- Conductor Ernst Katz
- Former name: Little Symphony
- Founded: 1937
- Location: Los Angeles, California
- Website: Official website

= Jr. Philharmonic Orchestra of California =

Youth orchestra in Los Angeles, California

Jr. Philharmonic Orchestra of California is an American youth orchestra, founded in Los Angeles, California, on January 22, 1937, by Ernst Katz. The Jr. Philharmonic is a non-commercial venture. From its inception, it has been a family-run orchestra.

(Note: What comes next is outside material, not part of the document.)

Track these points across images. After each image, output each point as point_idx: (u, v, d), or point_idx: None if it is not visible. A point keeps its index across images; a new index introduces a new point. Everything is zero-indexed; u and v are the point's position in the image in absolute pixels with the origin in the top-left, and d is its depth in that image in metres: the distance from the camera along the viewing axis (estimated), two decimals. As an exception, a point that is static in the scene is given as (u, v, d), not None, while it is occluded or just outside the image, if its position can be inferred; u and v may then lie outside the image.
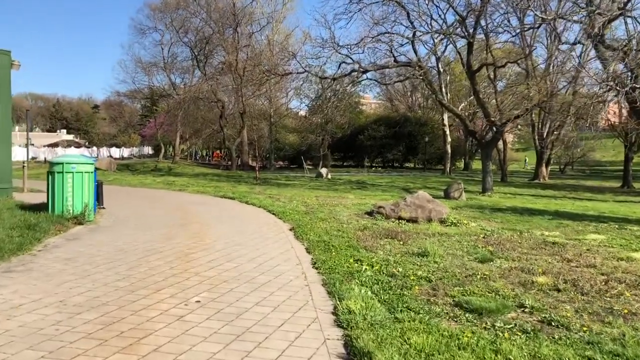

==History and background==
The orchestra was originally called the Little Symphony and it started on January 22, 1937, with four boys out of Katz's home in East Los Angeles. As the orchestra grew in size, Katz had to move furniture out of his house to accommodate them. Neighbors of his would sit out on their lawns and listen. On May 15, 1938, they had their public debut at a community hall in East L.A. Those in attendance included Los Angeles mayor Frank Shaw, California entrepreneur Laura Scudder and singer Carrie Jacobs-Bond. After hearing about their performance, William Randolph Hearst Jr. invited the orchestra to play every Sunday on his radio station.

In the orchestra's second year, Katz said he needed a "gimmick", so he started 'The Battle of the Batons' competition, where five celebrities were invited to an anniversary performance to conduct the orchestra. They had no rehearsal, and the audience picked the winner. Notable winners include: Marjorie Main, Jimmy Durante, Jack Benny, George Segal, Danny Thomas, Ed Asner, Chevy Chase, Henry Fonda, Glenn Ford, Leslie Nielsen, Ben Vereen, Connie Stevens, Richard Pryor, Ryan O'Neal, June Lockhart, Helen Reddy and Weird Al Yankovic.

The orchestra also boasts a roster of notable guest musicians who have performed with them, including: Isaac Stern, Jerome Kern, Meredith Willson, Richard Sherman, Jose Iturbi, Pat Boone Dimitri Tiomkin, Rudolf Friml, Lauritz Melchior, Shirley Jones and Edgar Bergen.

After Katz's death in 2009, family members have taken over the orchestra.